> [WORK TO COMPLETE]:
Which lines run from the one containing "1: (454, 1248)" through the end of the data? Write them out exactly, with the pictures left out.

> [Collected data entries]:

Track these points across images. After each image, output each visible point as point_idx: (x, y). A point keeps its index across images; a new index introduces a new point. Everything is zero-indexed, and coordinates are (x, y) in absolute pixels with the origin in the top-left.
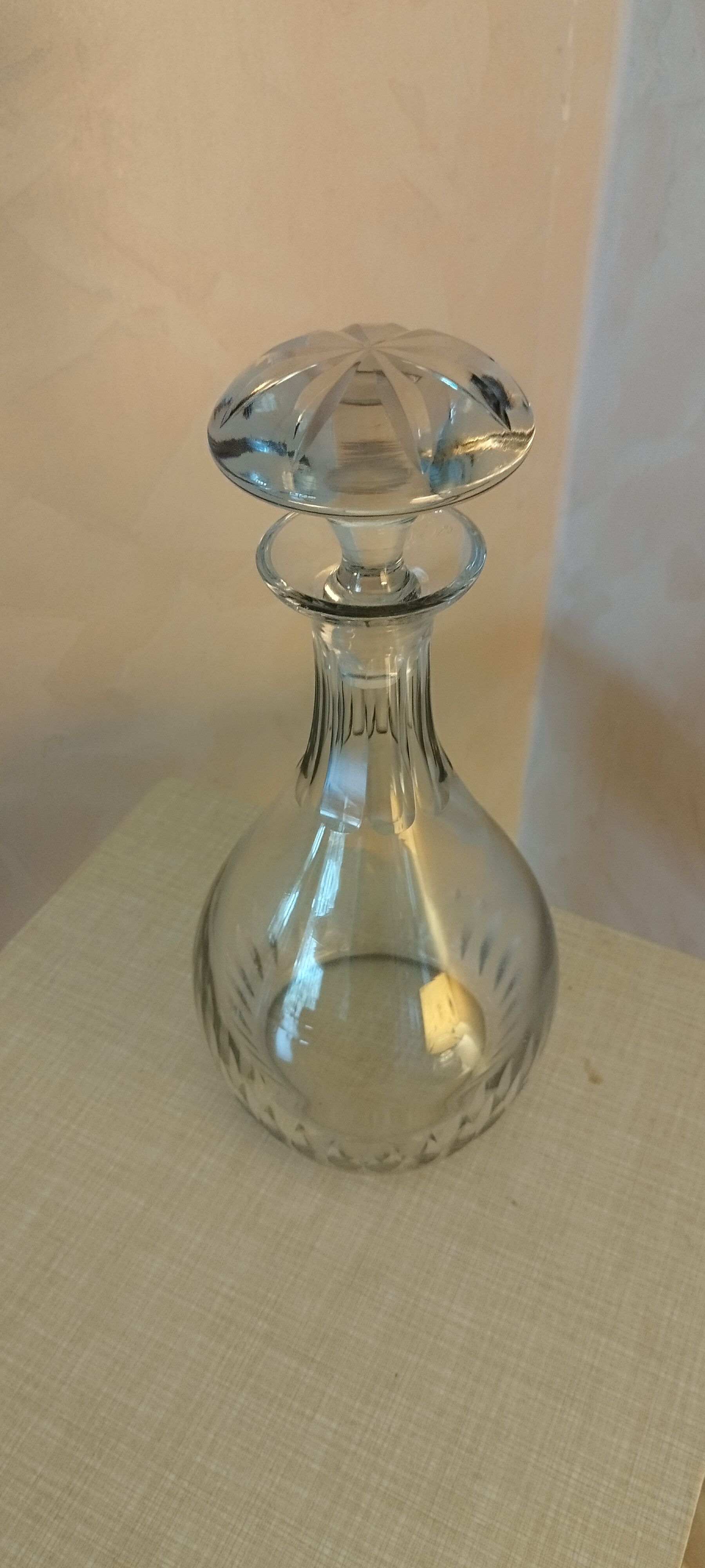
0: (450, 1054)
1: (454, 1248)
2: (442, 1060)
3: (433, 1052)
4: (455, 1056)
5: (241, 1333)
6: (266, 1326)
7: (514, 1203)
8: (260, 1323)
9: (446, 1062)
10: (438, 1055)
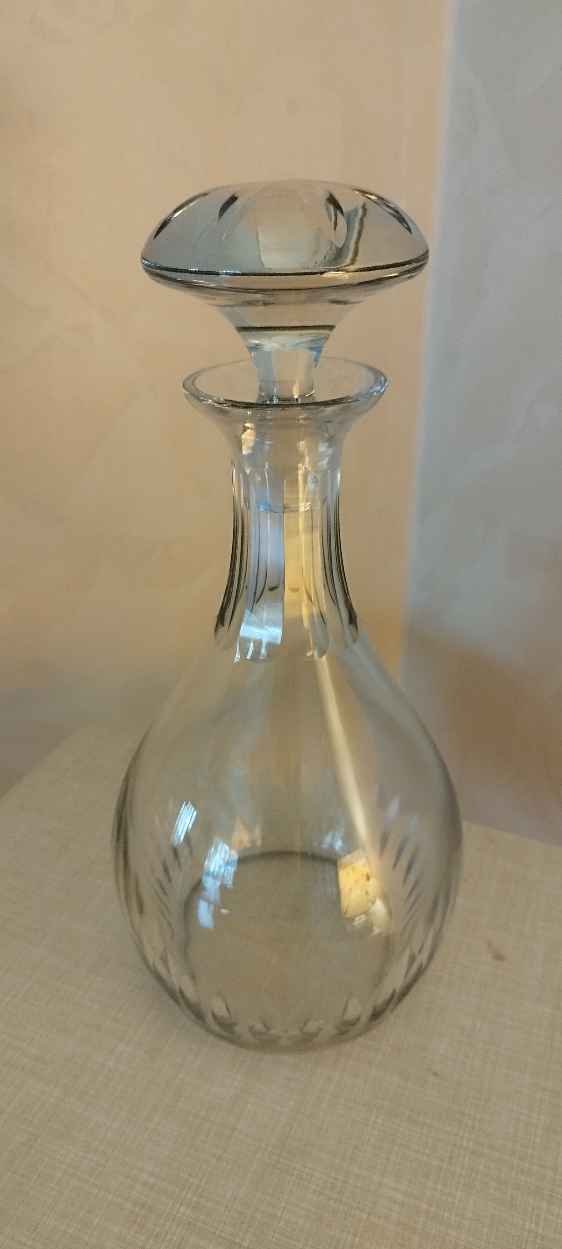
0: (363, 918)
1: (379, 1121)
2: (356, 923)
3: (348, 915)
4: (367, 921)
5: (162, 1221)
6: (188, 1212)
7: (435, 1074)
8: (182, 1209)
9: (359, 924)
10: (352, 919)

> [TASK ANSWER]:
1: (454, 1248)
2: (442, 1060)
3: (433, 1052)
4: (455, 1056)
5: (241, 1333)
6: (266, 1326)
7: (514, 1203)
8: (260, 1323)
9: (446, 1062)
10: (438, 1055)
0: (363, 918)
1: (379, 1121)
2: (356, 923)
3: (348, 915)
4: (367, 921)
5: (162, 1221)
6: (188, 1212)
7: (435, 1074)
8: (182, 1209)
9: (359, 924)
10: (352, 919)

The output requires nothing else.